──────── Textauszug

Deutliche Integrationsdefizite zeigen sich hier bei uns in Deutschland auch in der Zunahme einer gewachsenen Paralleljustiz. Sie entsteht überall dort, wo auf Stammes- und Clanstrukturen zurückgegriffen werden kann, nicht nur im Bereich des Zivil- und Strafrechts, sondern vermehrt auch im Bereich der Familiengerichtsbarkeit. Das steht in weiten Teilen im Widerspruch zu unserem Grundgesetz und zu unserem Familienrecht. Die krassesten Abweichungen sind hier die Missachtung des Heiratsfähigkeitsalters bei Kinderehen, die es hier in Deutschland gibt – sie werden abseits unserer normalen Regularien geschlossen –, die Vielehen und die Duldung von Zwangsehen. Experten schätzen den Anteil sogenannter Imam-Ehen hier in Deutschland auf mindestens 10 bis 20 Prozent.

Die zusätzliche Aufnahme von 1 Million Zuwanderern aus stark autoritären, patriarchal geprägten muslimischen Staaten stellt unsere Gesellschaft vor eine umso größere integrationspolitische Herausforderung. Wichtig ist gerade vor dem Hintergrund dieser starken Zuwanderung aus diesen Kulturkreisen – das sind ja sehr unterschiedlich strukturierte Gegenden – die offensive Einforderung der Anerkennung und Befolgung deutscher Gesetze. Das ist eine zentrale Integrationsherausforderung.

Mit Blick auf die aktuelle Flüchtlingskrise muss uns allen eines bewusst sein: Integration kann jetzt nur dann erfolgreich sein, wenn es gelingt, die Zahl der ankommenden Flüchtlinge und Migranten deutlich zu reduzieren. Nur dann besteht auch eine Chance, die bislang Angekommenen in unsere Gesellschaft zu integrieren.

(Beifall bei der CDU/CSU)

────────────────
──────── Auszüge der Einträge

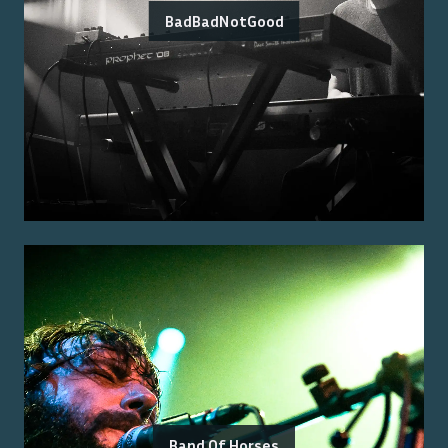
BadBadNotGood
Band Of Horses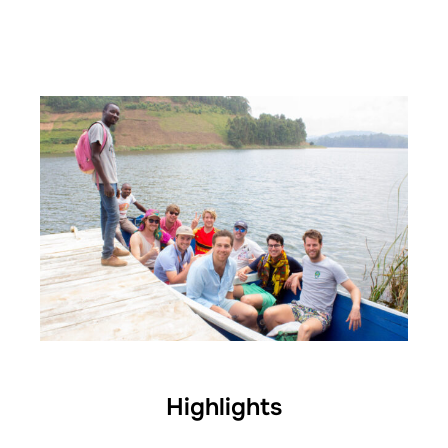
Highlights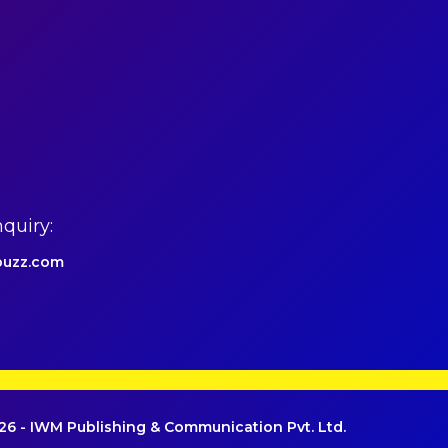
quiry:
uzz.com
6 - IWM Publishing & Communication Pvt. Ltd.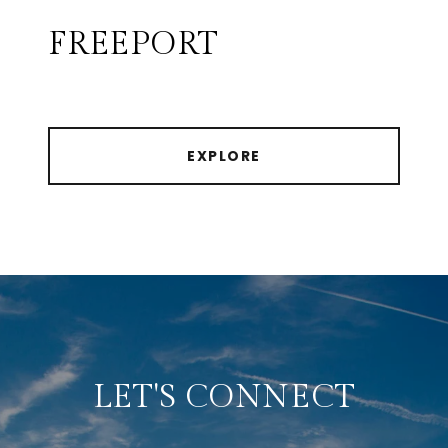
FREEPORT
EXPLORE
LET'S CONNECT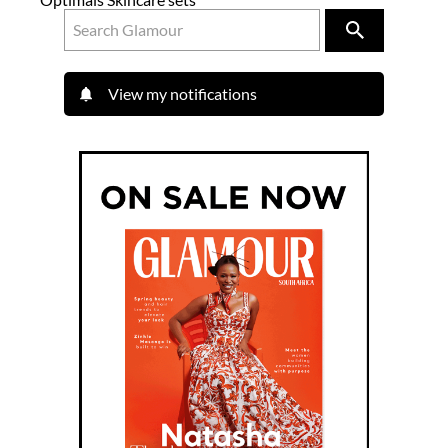
View my notifications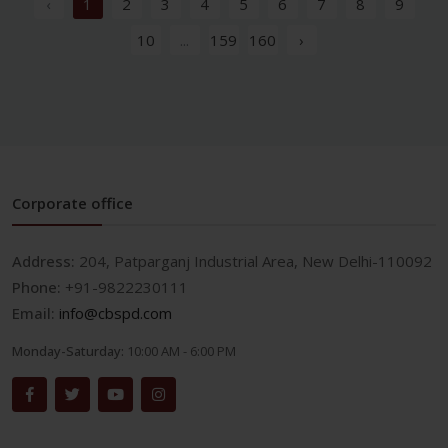
‹
1
2
3
4
5
6
7
8
9
10
...
159
160
›
Corporate office
Address:
204, Patparganj Industrial Area, New Delhi-110092
Phone:
+91-9822230111
Email:
info@cbspd.com
Monday-Saturday:
10:00 AM - 6:00 PM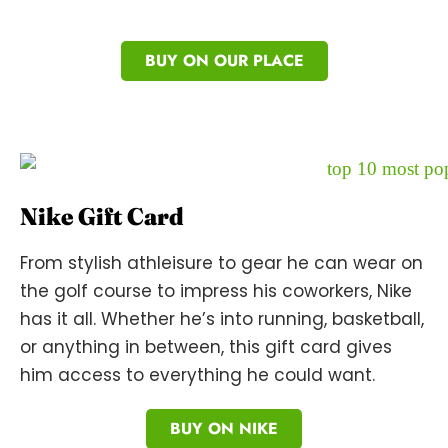
BUY ON OUR PLACE
Nike Gift Card
From stylish athleisure to gear he can wear on
the golf course to impress his coworkers, Nike
has it all. Whether he’s into running, basketball,
or anything in between, this gift card gives
him access to everything he could want.
BUY ON NIKE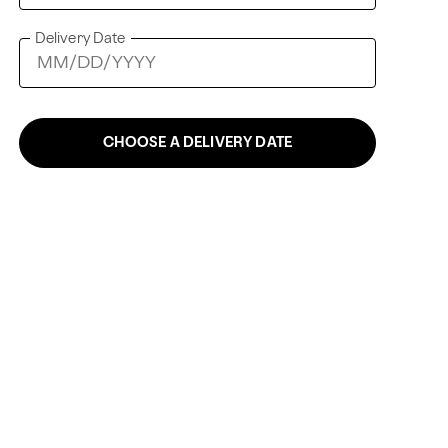
Delivery Date
CHOOSE A DELIVERY DATE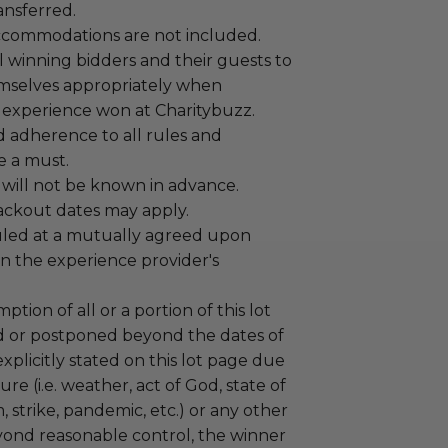
ansferred.
ccommodations are not included.
 winning bidders and their guests to
mselves appropriately when
 experience won at Charitybuzz.
adherence to all rules and
e a must.
 will not be known in advance.
lackout dates may apply.
led at a mutually agreed upon
n the experience provider's
tion of all or a portion of this lot
 or postponed beyond the dates of
plicitly stated on this lot page due
re (i.e. weather, act of God, state of
m, strike, pandemic, etc.) or any other
yond reasonable control, the winner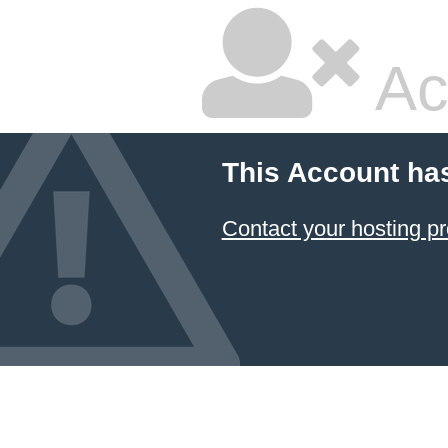
Ac
This Account ha
Contact your hosting pr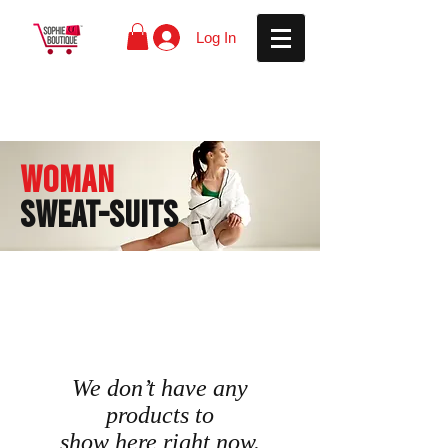
Log In
WOMAN
SWEAT-SUITS
We don’t have any
products to
show here right now.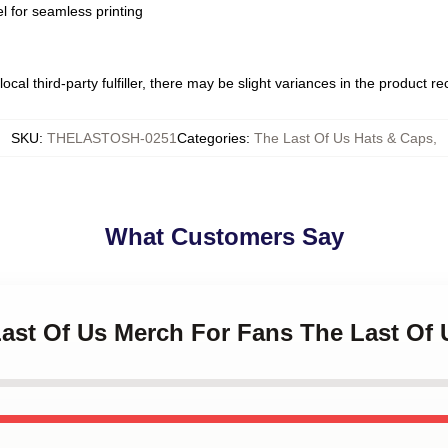
l for seamless printing
ocal third-party fulfiller, there may be slight variances in the product r
SKU
:
THELASTOSH-0251
Categories
:
The Last Of Us Hats & Caps
,
What Customers Say
Last Of Us Merch For Fans The Last Of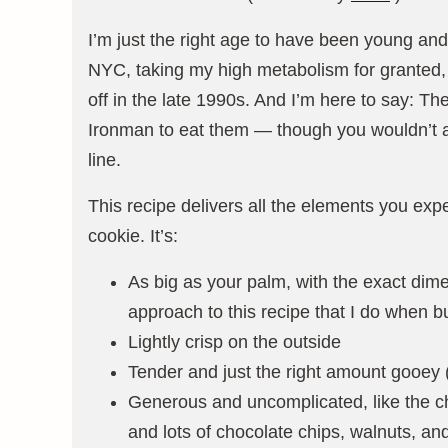
I’m just the right age to have been young and
NYC, taking my high metabolism for granted, 
off in the late 1990s. And I’m here to say: T
Ironman to eat them — though you wouldn’t al
line.
This recipe delivers all the elements you exp
cookie. It’s:
As big as your palm, with the exact dime
approach to this recipe that I do when b
Lightly crisp on the outside
Tender and just the right amount gooey (
Generous and uncomplicated, like the ch
and lots of chocolate chips, walnuts, a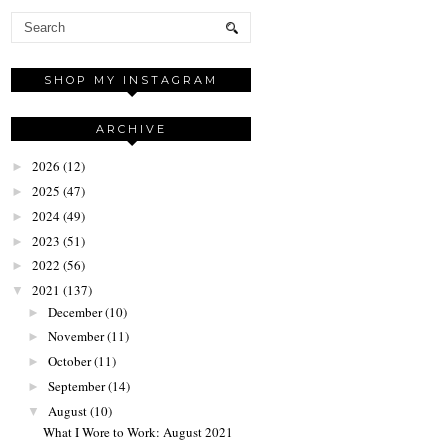
SHOP MY INSTAGRAM
ARCHIVE
2026
(12)
►
2025
(47)
►
2024
(49)
►
2023
(51)
►
2022
(56)
►
2021
(137)
▼
December
(10)
►
November
(11)
►
October
(11)
►
September
(14)
►
August
(10)
▼
What I Wore to Work: August 2021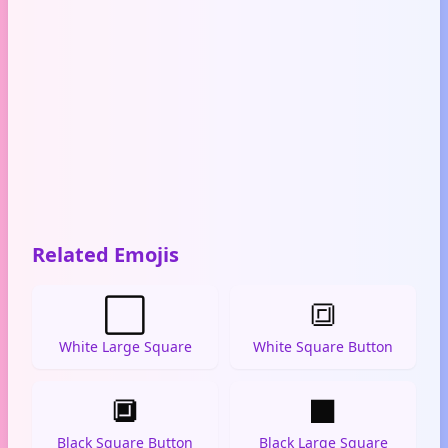
Related Emojis
⬜
🔳
White Large Square
White Square Button
🔲
⬛
Black Square Button
Black Large Square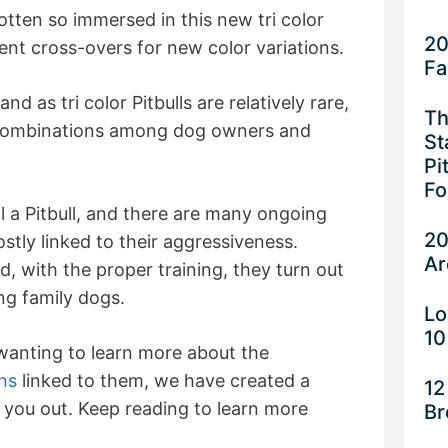
tten so immersed in this new tri color
20
ent cross-overs for new color variations.
Fa
d as tri color Pitbulls are relatively rare,
Th
r combinations among dog owners and
St
Pi
Fo
till a Pitbull, and there are many ongoing
20
tly linked to their aggressiveness.
Ar
, with the proper training, they turn out
ing family dogs.
Lo
10
wanting to learn more about the
ns
linked to them, we have created a
12
 you out. Keep reading to learn more
Br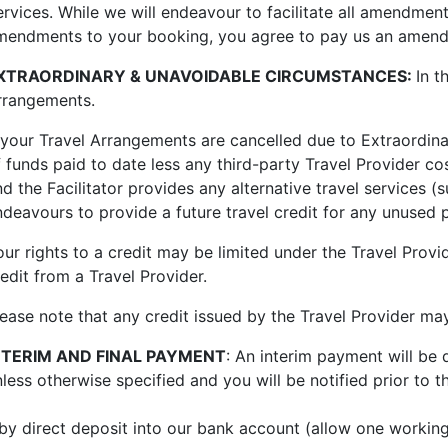
ervices. While we will endeavour to facilitate all amendme
mendments to your booking, you agree to pay us an amen
XTRAORDINARY & UNAVOIDABLE CIRCUMSTANCES:
In t
rrangements.
f your Travel Arrangements are cancelled due to Extraordina
f funds paid to date less any third-party Travel Provider 
nd the Facilitator provides any alternative travel services 
ndeavours to provide a future travel credit for any unused p
ur rights to a credit may be limited under th
e Travel Prov
edit from a Travel Provider.
lease note that any credit issued by the Travel Provider ma
NTERIM AND FINAL PAYMENT
: An interim payment will be
nless otherwise specified and you will be notified prior t
 by direct deposit into our bank account (allow one working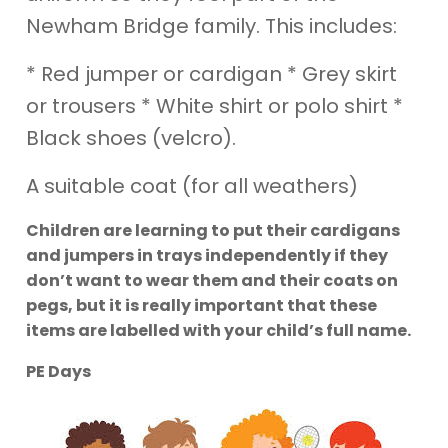
Newham Bridge family. This includes:
* Red jumper or cardigan * Grey skirt
or trousers * White shirt or polo shirt *
Black shoes (velcro).
A suitable coat (for all weathers)
Children are learning to put their cardigans
and jumpers in trays independently if they
don’t want to wear them and their coats on
pegs, but it is really important that these
items are labelled with your child’s full name.
PE Days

────────────────

▸ **Aufgabe 1**
Schreiben Sie aus dem Textauszug alles von „Die zusätzliche Aufnahme“ bis hinunter zu „Gesellschaft zu integrieren.“ wortgetreu ab.
▸ **Aufgabe 2**
Stimmen diese Aussagen mit dem Textauszug überein? (a) Experten schätzen den Anteil der Imam-Ehen in Deutschland auf mindestens 10 bis 20 Prozent. (b) Die Paralleljustiz entsteht ausschließlich im Bereich des Strafrechts. (c) Integration kann auch ohne eine Verringerung der Zahl ankommender Flüchtlinge gelingen. Antworten Sie jeweils mit Ja oder Nein, und zitieren Sie die entscheidenden Worte des Textauszugs wörtlich.
Die Einträge sind eigenständiges Material und gehören nicht zum Textauszug.

▸ **Antwortfeld 1**
Die zusätzliche Aufnahme von 1 Million Zuwanderern aus stark autoritären, patriarchal geprägten muslimischen Staaten stellt unsere Gesellschaft vor eine umso größere integrationspolitische Herausforderung. Wichtig ist gerade vor dem Hintergrund dieser starken Zuwanderung aus diesen Kulturkreisen – das sind ja sehr unterschiedlich strukturierte Gegenden – die offensive Einforderung der Anerkennung und Befolgung deutscher Gesetze. Das ist eine zentrale Integrationsherausforderung.

Mit Blick auf die aktuelle Flüchtlingskrise muss uns allen eines bewusst sein: Integration kann jetzt nur dann erfolgreich sein, wenn es gelingt, die Zahl der ankommenden Flüchtlinge und Migranten deutlich zu reduzieren. Nur dann besteht auch eine Chance, die bislang Angekommenen in unsere Gesellschaft zu integrieren.

▸ **Antwortfeld 2**
(a) Ja: „Experten schätzen den Anteil sogenannter Imam-Ehen hier in Deutschland auf mindestens 10 bis 20 Prozent.“
(b) Nein: „nicht nur im Bereich des Zivil- und Strafrechts, sondern vermehrt auch im Bereich der Familiengerichtsbarkeit“
(c) Nein: „Integration kann jetzt nur dann erfolgreich sein, wenn es gelingt, die Zahl der ankommenden Flüchtlinge und Migranten deutlich zu reduzieren.“